● **WORK TO BE COMPLETED**: Reproduce exactly only the lines from the line that holds "देखें फटाफट ख़बरें" to the line that holds "При вызове эвакуатора Измайловское шоссе", inclusive, in the listing below, and please leave out every picture.

Top of DATA FOR THIS TASK

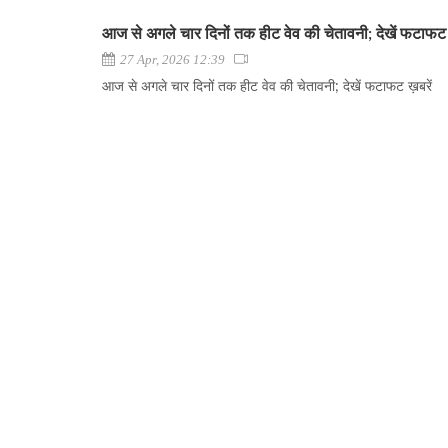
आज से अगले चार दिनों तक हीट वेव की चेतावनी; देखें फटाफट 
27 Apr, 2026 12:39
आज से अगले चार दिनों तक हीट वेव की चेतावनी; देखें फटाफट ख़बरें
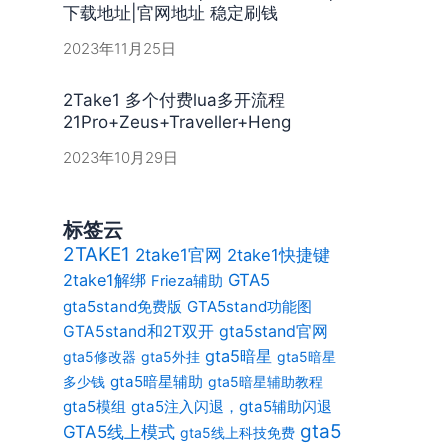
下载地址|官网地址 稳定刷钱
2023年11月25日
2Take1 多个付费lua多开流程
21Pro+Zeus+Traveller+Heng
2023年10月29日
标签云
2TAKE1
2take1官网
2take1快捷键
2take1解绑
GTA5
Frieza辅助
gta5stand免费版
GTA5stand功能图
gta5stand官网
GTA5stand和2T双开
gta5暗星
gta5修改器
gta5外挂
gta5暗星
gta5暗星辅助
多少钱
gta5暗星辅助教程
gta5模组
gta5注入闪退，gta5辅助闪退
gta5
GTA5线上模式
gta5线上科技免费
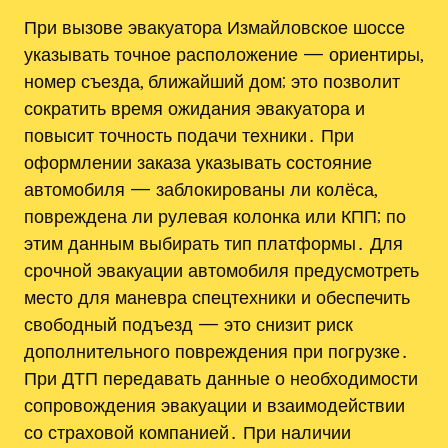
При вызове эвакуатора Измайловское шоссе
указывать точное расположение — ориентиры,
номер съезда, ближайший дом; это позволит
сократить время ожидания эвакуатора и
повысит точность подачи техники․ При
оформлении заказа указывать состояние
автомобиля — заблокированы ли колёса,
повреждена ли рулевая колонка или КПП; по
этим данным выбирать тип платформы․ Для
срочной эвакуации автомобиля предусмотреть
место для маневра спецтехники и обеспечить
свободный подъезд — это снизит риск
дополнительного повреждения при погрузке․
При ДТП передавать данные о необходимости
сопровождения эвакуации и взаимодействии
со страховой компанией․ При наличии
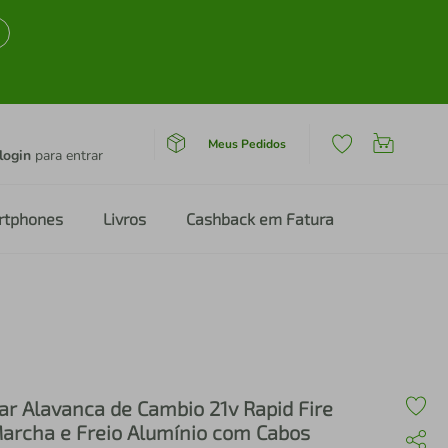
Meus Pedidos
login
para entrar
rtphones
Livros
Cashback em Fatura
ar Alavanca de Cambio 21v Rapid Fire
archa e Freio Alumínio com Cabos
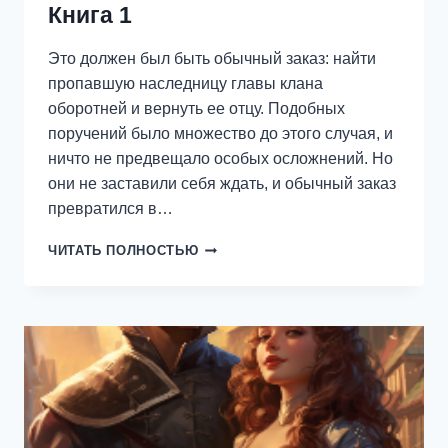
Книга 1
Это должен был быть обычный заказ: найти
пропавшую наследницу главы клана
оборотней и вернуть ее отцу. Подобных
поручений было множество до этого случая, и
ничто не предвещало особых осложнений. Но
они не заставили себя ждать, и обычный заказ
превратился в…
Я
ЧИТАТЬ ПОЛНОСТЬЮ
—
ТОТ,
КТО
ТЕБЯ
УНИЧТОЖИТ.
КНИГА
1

Bottom of DATA FOR THIS TASK
Top of DATA FOR THIS TASK

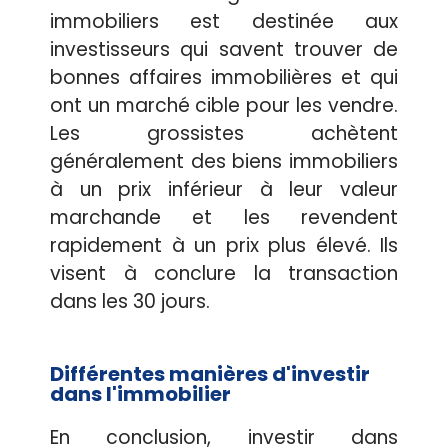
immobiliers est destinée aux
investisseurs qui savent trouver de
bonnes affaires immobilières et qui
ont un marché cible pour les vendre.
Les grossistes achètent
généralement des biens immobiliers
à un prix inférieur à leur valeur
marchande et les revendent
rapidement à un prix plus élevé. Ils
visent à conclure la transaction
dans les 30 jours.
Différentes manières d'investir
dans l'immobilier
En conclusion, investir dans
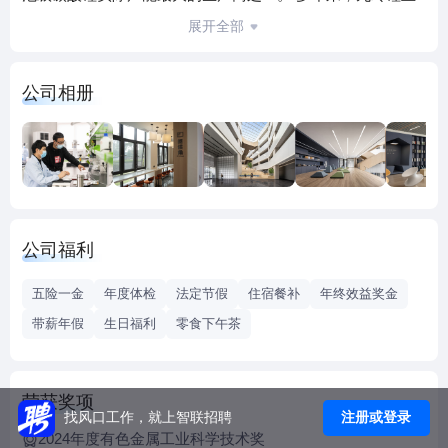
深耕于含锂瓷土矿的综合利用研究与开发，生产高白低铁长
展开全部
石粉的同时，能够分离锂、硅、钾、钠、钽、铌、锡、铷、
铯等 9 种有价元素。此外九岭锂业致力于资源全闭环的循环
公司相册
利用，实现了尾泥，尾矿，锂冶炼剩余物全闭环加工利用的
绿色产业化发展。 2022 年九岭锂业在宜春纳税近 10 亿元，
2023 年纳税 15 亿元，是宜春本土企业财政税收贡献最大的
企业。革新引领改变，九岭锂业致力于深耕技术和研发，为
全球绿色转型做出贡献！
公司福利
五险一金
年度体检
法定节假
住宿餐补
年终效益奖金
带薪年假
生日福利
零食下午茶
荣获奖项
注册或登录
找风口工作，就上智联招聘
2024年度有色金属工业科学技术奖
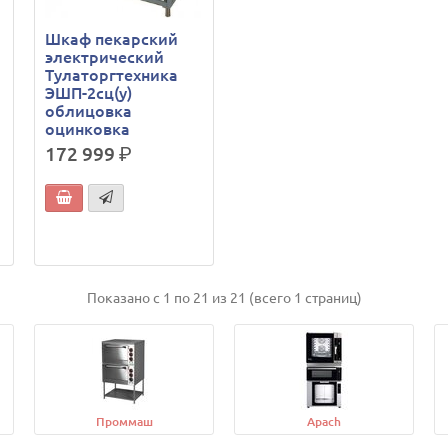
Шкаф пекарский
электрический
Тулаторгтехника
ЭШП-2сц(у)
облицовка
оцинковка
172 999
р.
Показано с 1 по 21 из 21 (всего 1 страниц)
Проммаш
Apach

Bottom of DATA FOR THIS TASK
Top of DATA FOR THIS TASK

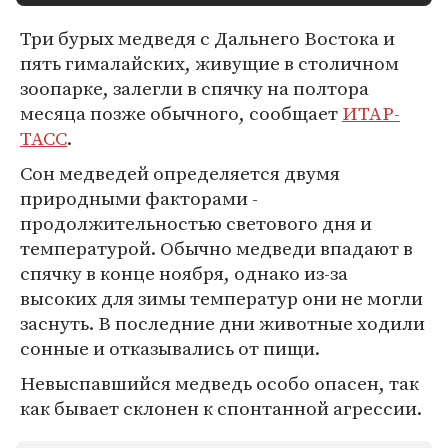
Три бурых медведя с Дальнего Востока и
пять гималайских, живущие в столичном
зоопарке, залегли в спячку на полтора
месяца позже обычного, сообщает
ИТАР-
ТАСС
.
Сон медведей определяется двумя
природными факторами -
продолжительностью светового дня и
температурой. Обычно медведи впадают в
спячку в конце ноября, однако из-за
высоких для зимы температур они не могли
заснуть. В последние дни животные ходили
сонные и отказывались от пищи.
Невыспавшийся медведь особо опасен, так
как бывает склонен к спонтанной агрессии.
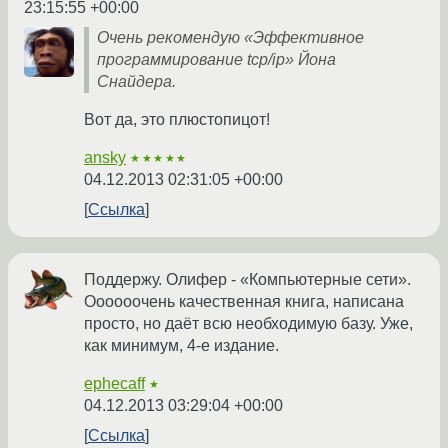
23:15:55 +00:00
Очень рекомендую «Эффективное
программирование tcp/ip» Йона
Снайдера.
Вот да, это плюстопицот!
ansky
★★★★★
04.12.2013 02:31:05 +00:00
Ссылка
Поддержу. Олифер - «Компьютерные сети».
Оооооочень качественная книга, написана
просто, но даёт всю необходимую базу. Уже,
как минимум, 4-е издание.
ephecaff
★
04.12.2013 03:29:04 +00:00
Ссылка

Bottom of DATA FOR THIS TASK

● **TASK RESULT**:
आज से अगले चार दिनों तक हीट वेव की चेतावनी; देखें फटाफट ख़बरें
下载地址|官网地址 稳定刷钱
2023年11月25日
2Take1 多个付费lua多开流程
21Pro+Zeus+Traveller+Heng
2023年10月29日
标签云
2TAKE1
2take1官网
2take1快捷键
2take1解绑
GTA5
Frieza辅助
gta5stand免费版
GTA5stand功能图
gta5stand官网
GTA5stand和2T双开
gta5暗星
gta5修改器
gta5外挂
gta5暗星
gta5暗星辅助
多少钱
gta5暗星辅助教程
gta5模组
gta5注入闪退，gta5辅助闪退
gta5
GTA5线上模式
gta5线上科技免费
При вызове эвакуатора Измайловское шоссе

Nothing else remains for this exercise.